Written task:
Apart from the pictures, every entry must be retyped exactly.

Given information:
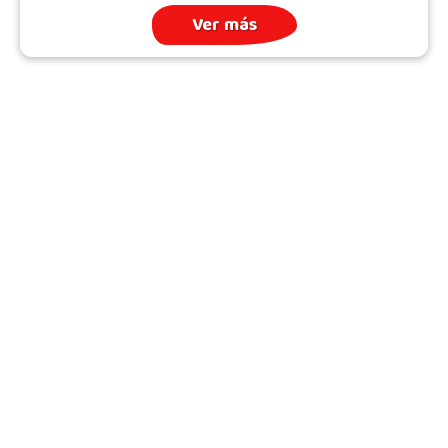
Ver más
Archivo
Quién somos
Todos los Temas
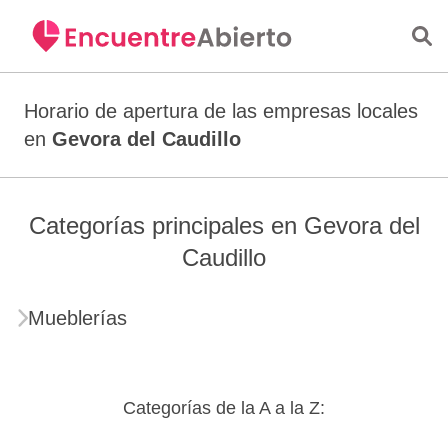
Saltar al contenido principal
Horario de apertura de las empresas locales
en
Gevora del Caudillo
Categorías principales en Gevora del
Caudillo
Mueblerías
Categorías de la A a la Z:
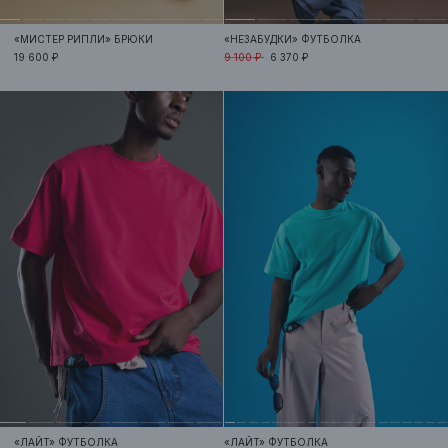
«МИСТЕР РИПЛИ»
БРЮКИ
«НЕЗАБУДКИ»
ФУТБОЛКА
19 600 ₽
9 100 ₽
6 370 ₽
«ЛАЙТ»
ФУТБОЛКА
«ЛАЙТ»
ФУТБОЛКА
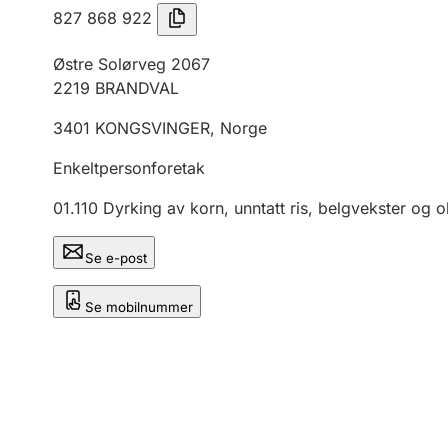
827 868 922
Østre Solørveg 2067
2219
BRANDVAL
3401
KONGSVINGER
,
Norge
Enkeltpersonforetak
01.110
Dyrking av korn, unntatt ris, belgvekster og o
Se e-post
Se mobilnummer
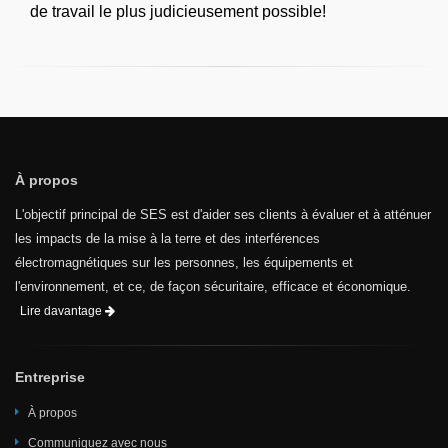
de travail le plus judicieusement possible!
À propos
L'objectif principal de SES est d'aider ses clients à évaluer et à atténuer
les impacts de la mise à la terre et des interférences
électromagnétiques sur les personnes, les équipements et
l'environnement, et ce, de façon sécuritaire, efficace et économique.
Lire davantage
Entreprise
À propos
Communiquez avec nous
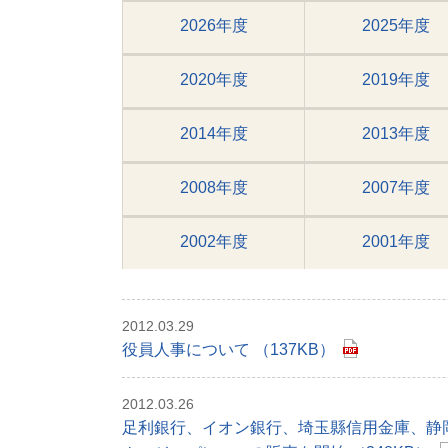
2026年度
2025年度
2020年度
2019年度
2014年度
2013年度
2008年度
2007年度
2002年度
2001年度
2012.03.29
役員人事について （137KB）
2012.03.26
足利銀行、イオン銀行、埼玉縣信用金庫、静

Exercise output:
Ver más
Archivo
Quién somos
Todos los Temas
Saltar al contenido principal
Horario de apertura de las empresas locales
en
Gevora del Caudillo
Categorías principales en Gevora del
Caudillo
Mueblerías
Categorías de la A a la Z:
«МИСТЕР РИПЛИ»
БРЮКИ
«НЕЗАБУДКИ»
ФУТБОЛКА
19 600 ₽
9 100 ₽
6 370 ₽
«ЛАЙТ»
ФУТБОЛКА
«ЛАЙТ»
ФУТБОЛКА
827 868 922
Østre Solørveg 2067
2219
BRANDVAL
3401
KONGSVINGER
,
Norge
Enkeltpersonforetak
01.110
Dyrking av korn, unntatt ris, belgvekster og o
Se e-post
Se mobilnummer
de travail le plus judicieusement possible!
À propos
L'objectif principal de SES est d'aider ses clients à évaluer et à atténuer
les impacts de la mise à la terre et des interférences
électromagnétiques sur les personnes, les équipements et
l'environnement, et ce, de façon sécuritaire, efficace et économique.
Lire davantage
Entreprise
À propos
Communiquez avec nous
2026年度
2025年度
2020年度
2019年度
2014年度
2013年度
2008年度
2007年度
2002年度
2001年度
2012.03.29
役員人事について （137KB）
2012.03.26
足利銀行、イオン銀行、埼玉縣信用金庫、静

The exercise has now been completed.